Posted on: June 16, 2009

Reuters – Wednesday, June 17

* Bet on retail, tourism sectors

* Margins, competition make Taiwan banks less attractive

* Improving ties with China to help

By Lee Chyen Yee

TAIPEI, June 16 – Private equity firms are eager to invest in Taiwan’s services industry, such as the retail and tourism sectors, as better ties with China give a shot in the arm to the island’s economy, executives said on Tuesday.

But some private equity companies are more cautious of putting huge bets on companies in Taiwan’s banking sector, Asia’s fourth largest, due to narrow margins and stiff competition stemming from too many players.

“In terms of investment value, I’m positive about Taiwan’s services industry,” said Yichen Zhang, chief executive of CITIC Capital, which manages $2 billion of funds and is the investment arm of China’s largest financial conglomerate CITIC Group.

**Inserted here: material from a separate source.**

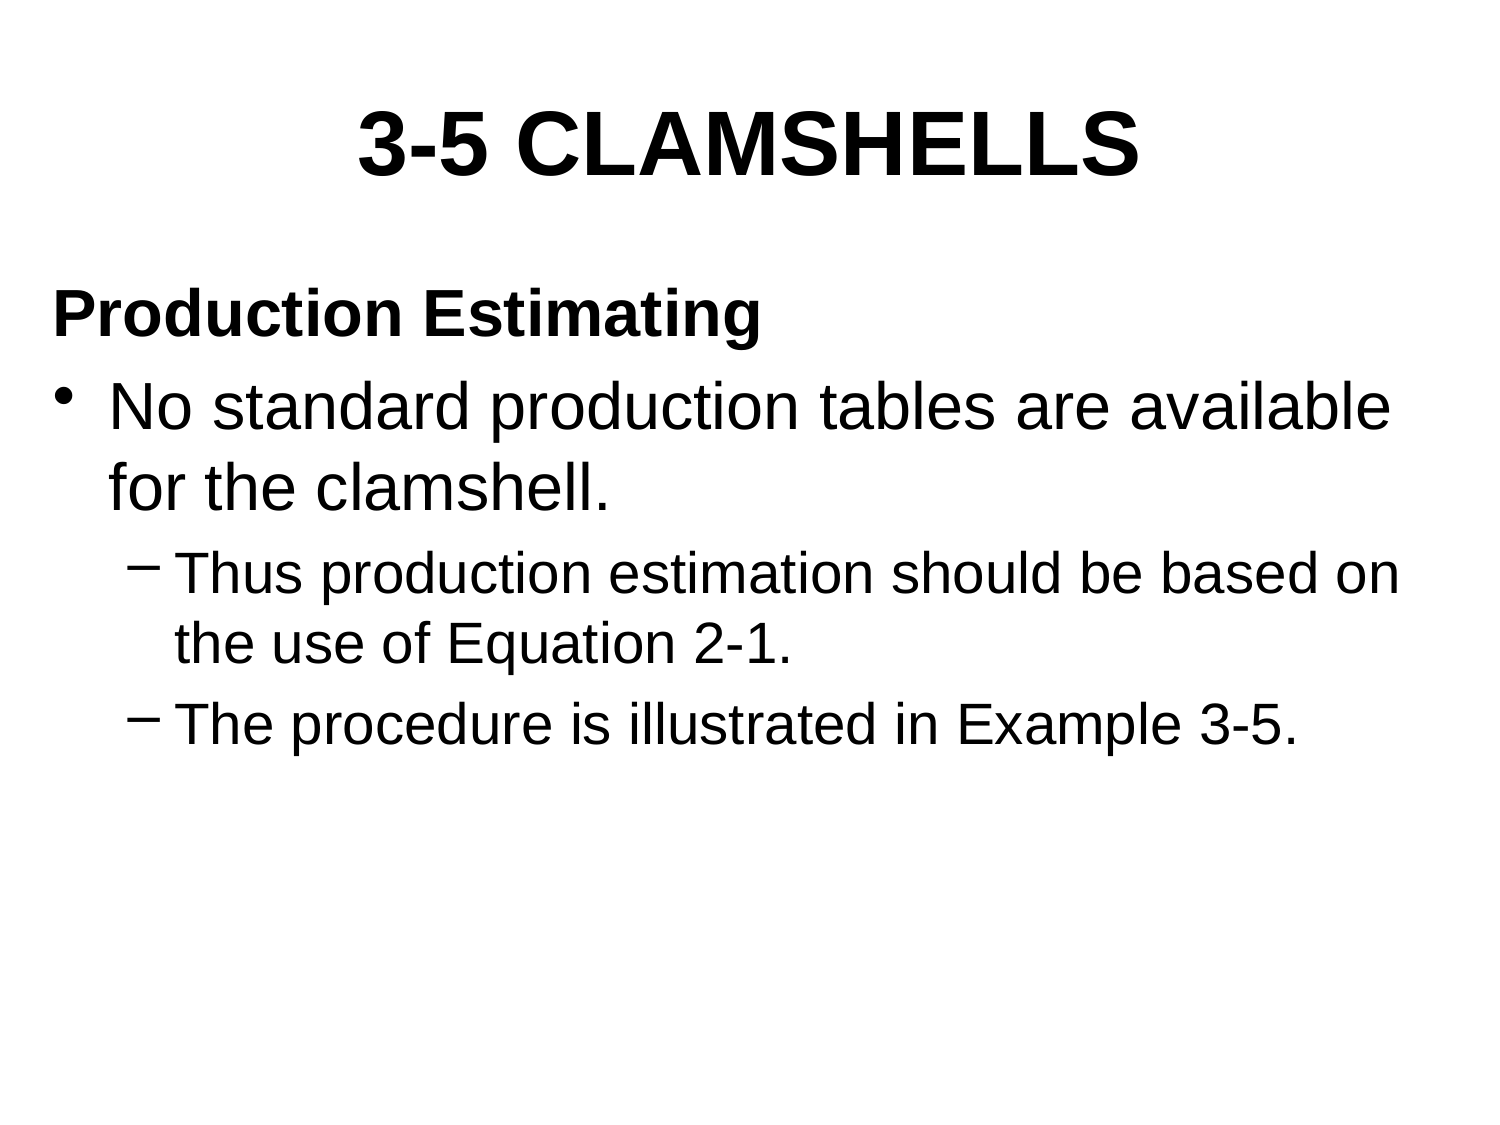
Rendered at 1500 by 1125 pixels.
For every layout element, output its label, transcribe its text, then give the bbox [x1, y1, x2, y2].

title 3-5 CLAMSHELLS [74, 44, 1426, 233]
list Production Estimating No standard production tables are available for the clamshell. Thus production estimation should be based on the use of Equation 2-1. The procedure is illustrated in Example 3-5. [37, 262, 1463, 1006]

“Taiwan’s services sector is quite wholesome in terms of having the right people with the right mentality and its close relations with China. Overall, it’s better than Hong Kong,” Zhang told reporters on the sidelines of a private equity forum.

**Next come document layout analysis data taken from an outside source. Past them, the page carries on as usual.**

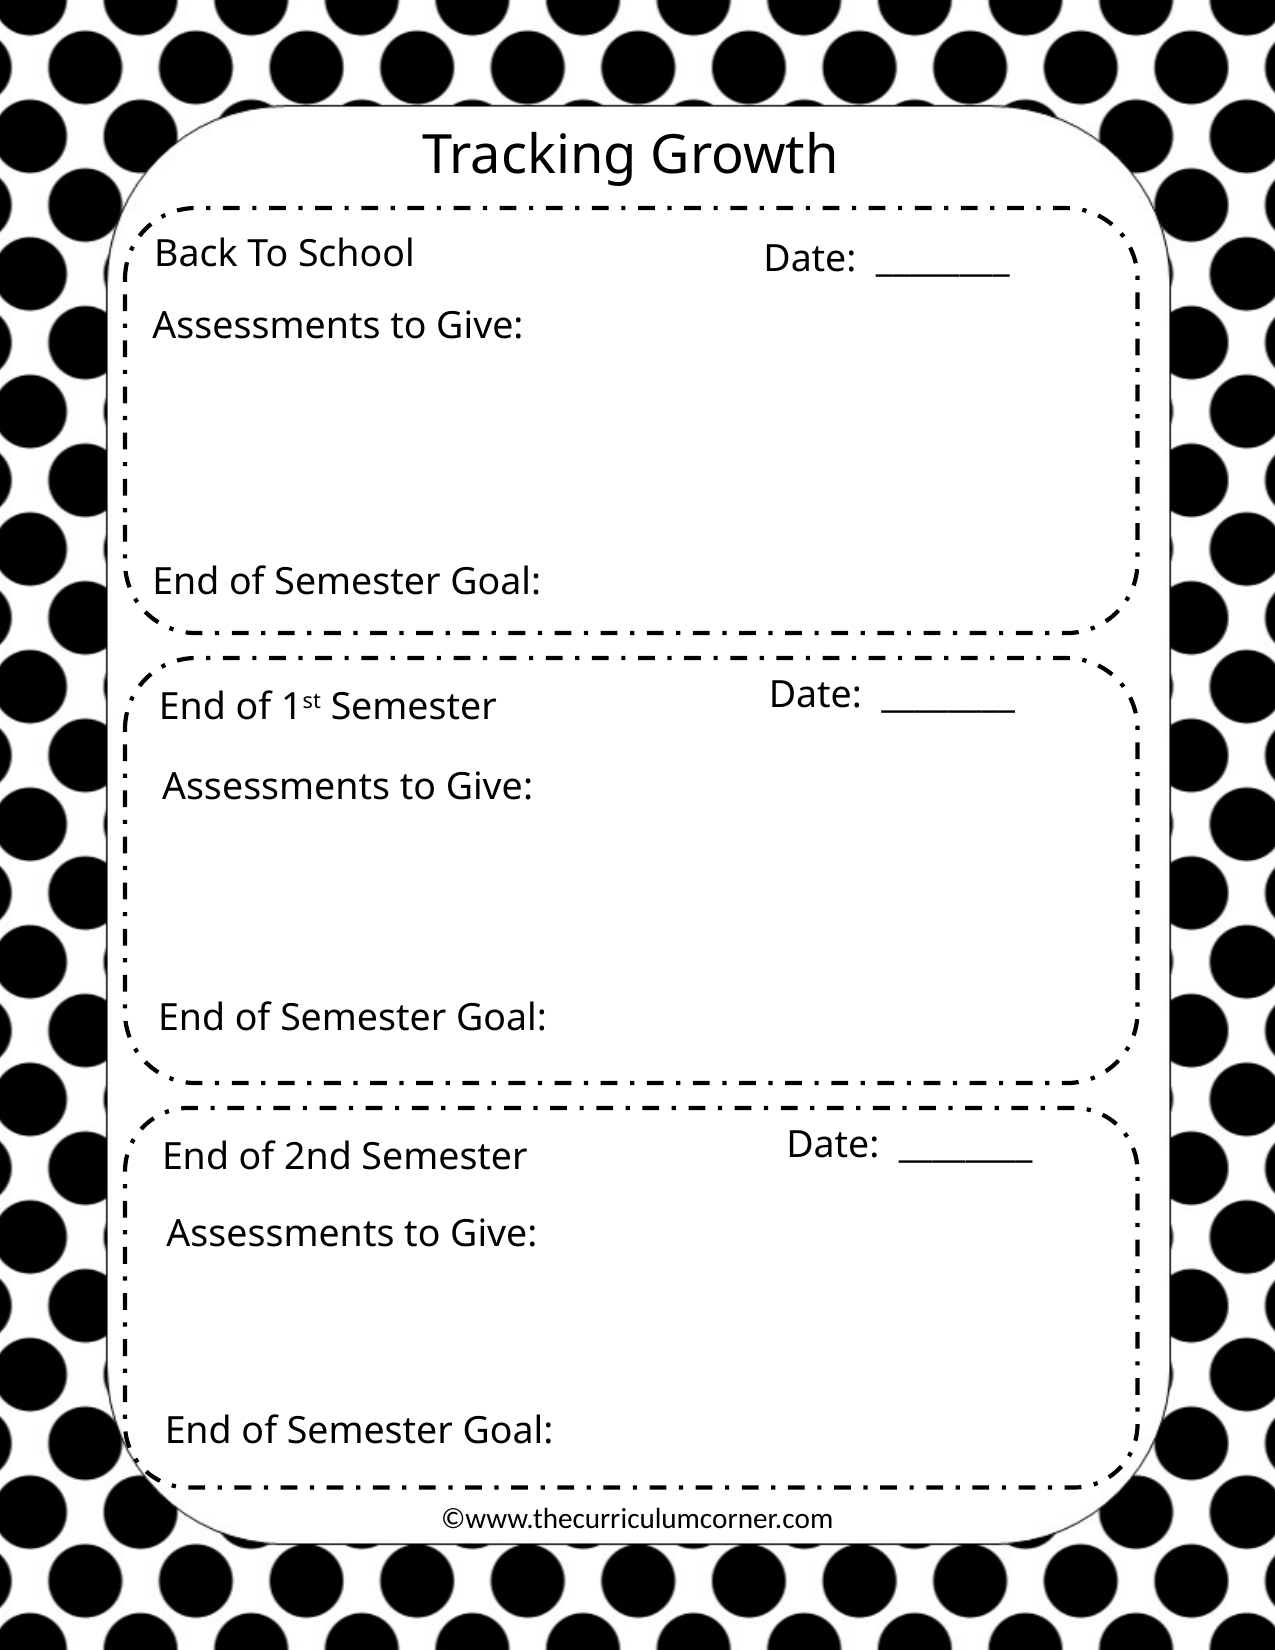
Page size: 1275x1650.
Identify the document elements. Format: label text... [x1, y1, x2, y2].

text_box Assessments to Give: [137, 293, 539, 354]
text_box [122, 655, 1140, 1086]
text_box Tracking Growth [407, 112, 855, 193]
picture [0, 0, 1275, 1650]
text_box End of Semester Goal: [137, 549, 557, 610]
text_box Assessments to Give: [147, 754, 549, 815]
text_box [122, 205, 1140, 636]
text_box Date: ________ [771, 1112, 1048, 1173]
text_box Back To School [139, 221, 430, 281]
text_box Date: ________ [748, 226, 1025, 287]
text_box ©www.thecurriculumcorner.com [426, 1491, 849, 1542]
text_box Date: ________ [754, 662, 1031, 723]
text_box End of Semester Goal: [143, 985, 562, 1046]
text_box End of 2nd Semester [147, 1124, 543, 1185]
text_box [122, 1105, 1140, 1490]
text_box End of Semester Goal: [150, 1398, 569, 1459]
text_box Assessments to Give: [151, 1201, 553, 1262]
text_box End of 1st Semester [144, 674, 512, 735]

Top negotiators from Taiwan and China have signed a flurry of deals over the past year to allow more Chinese tourists to visit the island and expand transportation links, with the sentiment fuelling a rally in Taiwan’s markets.

The TAIEX <.TWII> index has gained over a third since the beginning of this year, outperforming regional peers such as South Korea’s KOSPI <.KS11> and Hong Kong’s Hang Seng <.HSI>.

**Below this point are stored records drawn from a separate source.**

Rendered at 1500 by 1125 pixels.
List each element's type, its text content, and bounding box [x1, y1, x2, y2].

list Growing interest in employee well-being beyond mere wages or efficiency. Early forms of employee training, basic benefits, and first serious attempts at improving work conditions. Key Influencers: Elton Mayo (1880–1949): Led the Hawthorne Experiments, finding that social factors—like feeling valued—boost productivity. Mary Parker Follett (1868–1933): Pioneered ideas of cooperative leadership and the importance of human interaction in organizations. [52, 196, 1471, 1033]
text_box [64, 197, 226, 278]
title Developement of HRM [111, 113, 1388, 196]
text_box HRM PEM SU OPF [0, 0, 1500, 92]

Paul Yang, chief investment officer of Taiwan’s China Development Financial <2883.TW>, saw good growth in Taiwan’s tourism, medical and retail sectors.

“Taiwan has to rely on services for growth in its economy,” Yang said.

Some executives see investment potential in Taiwan’s financial sector, as private equity firms could invest in the island’s lenders and improve their services and management, then sell to Chinese banks in future when regulations allow.

But others, such as Zhang, are more cautious, as the island has nearly 40 banks serving 23 million people, which is crowded compared to South Korea, which has half the number of banks with twice the population.

The return-on-assets of Taiwan’s banks will likely be negative 0.5 percent this year, the worst in Asia, due to razor-thin margins and an expected increase in bad debt, analysts at Fitch Ratings said.

“If you look at some foreign private equity firms that invested in Taiwan banks, how many of them are actually making money?” Zhang asked.

Private equity firms such as Carlyle Group [CYL.UL], Longreach and Newbridge [NB.UL] have bought into small troubled Taiwan banks over the past few years.